The demise of psychoanalysis as an overarching framework for psychiatry and psychoanalysis’ relegation to a relatively small locker in the therapeutic armamentarium left a big hole in psychiatry’s understanding of human emotional and behavioral development. Thankfully, psychologists had been thinking about and studying development from a range of perspectives throughout that discipline’s history. Much of that material has become incorporated into what is now tantamount to a “standard biopsychosocial consensus” model of human development. There are, of course, enormous disagreements as to details, but it is hard to imagine a psychiatrist or psychologist these days not assenting to the notion that human emotions and behavior in all their normal and abnormal forms are the products of complex multilevel interactions/coactions/interplays among genetic, physiologic, psychological, and environmental factors. Psychiatry has contributed rather little to this standard theory of psychological development, although it must be admitted that the “founding document” of the subdiscipline of developmental psychopathology was a collaborative effort of a psychiatrist and a psychologist (Sroufe & Rutter, 1984). The heavy lifting of documenting the development of perceptual, motor, cognitive, social, and behavioral capabilities and interpersonal variation has been contributed mostly by psychology, and as a field, psychiatry has not yet fully absorbed the implications of key developmental psychological constructs like temperament or attachment, even though physicians were key figures in the earliest stages of their scientific usage.

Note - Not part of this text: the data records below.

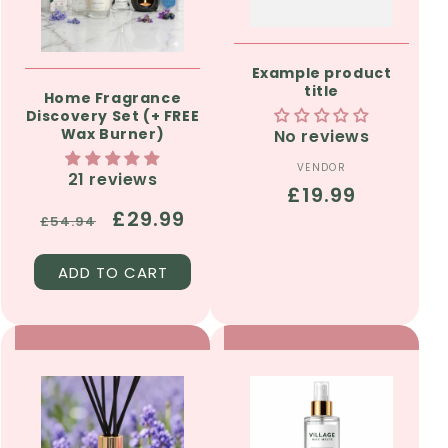
Example product
title
Home Fragrance
Discovery Set (+ FREE
Wax Burner)
No reviews
VENDOR
Vendor:
21 reviews
Regular
£19.99
Regular
Sale
£29.99
price
£54.94
price
price
ADD TO CART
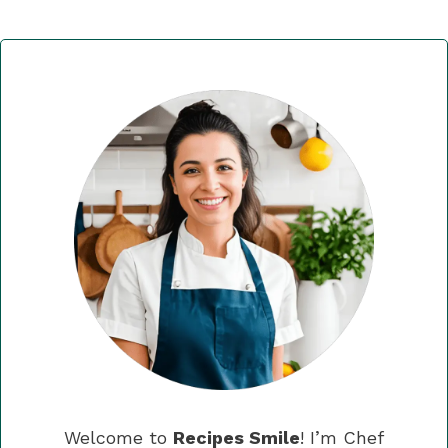
Welcome to
Recipes Smile
! I’m Chef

In summary, we think that modern psychiatry is as indebted to psychology as modern medicine is to physiology. In both cases, the science-based medical discipline simply would not exist without its basic science counterpart. œ

References and Further Reading

Bechtoldt, H. P. (1959). Selection. In S. S. Stevens (Ed.), Handbook of experimental psychology (pp. 1237–1267). New York, NY: Wiley.

Cronbach, L. J., & Meehl, P. E. (1955). Construct validity in psychological tests. Psychological Bulletin, 52(4), 281–302.

Feighner, J. P., Robins, E., Guze, S. B., Woodruff, R. A., Jr., & Munoz, R. (1972). Diagnostic criteria for use in psychiatric research. Archives of General Psychiatry, 26(1), 57–63.

Neisser, U. (1976). Cognition and reality: Principles and implication of cognitive psychology. San Francisco, CA: W. H. Freeman.

Spitzer, R. L. (1976). More on pseudoscience in science and the case for psychiatric diagnosis. Archives of General Psychiatry, 33(4), 459–470.

Sroufe, L. A. & Rutter, M. (1984). The domain of developmental psychopathology. Child Development, 55, 17–29.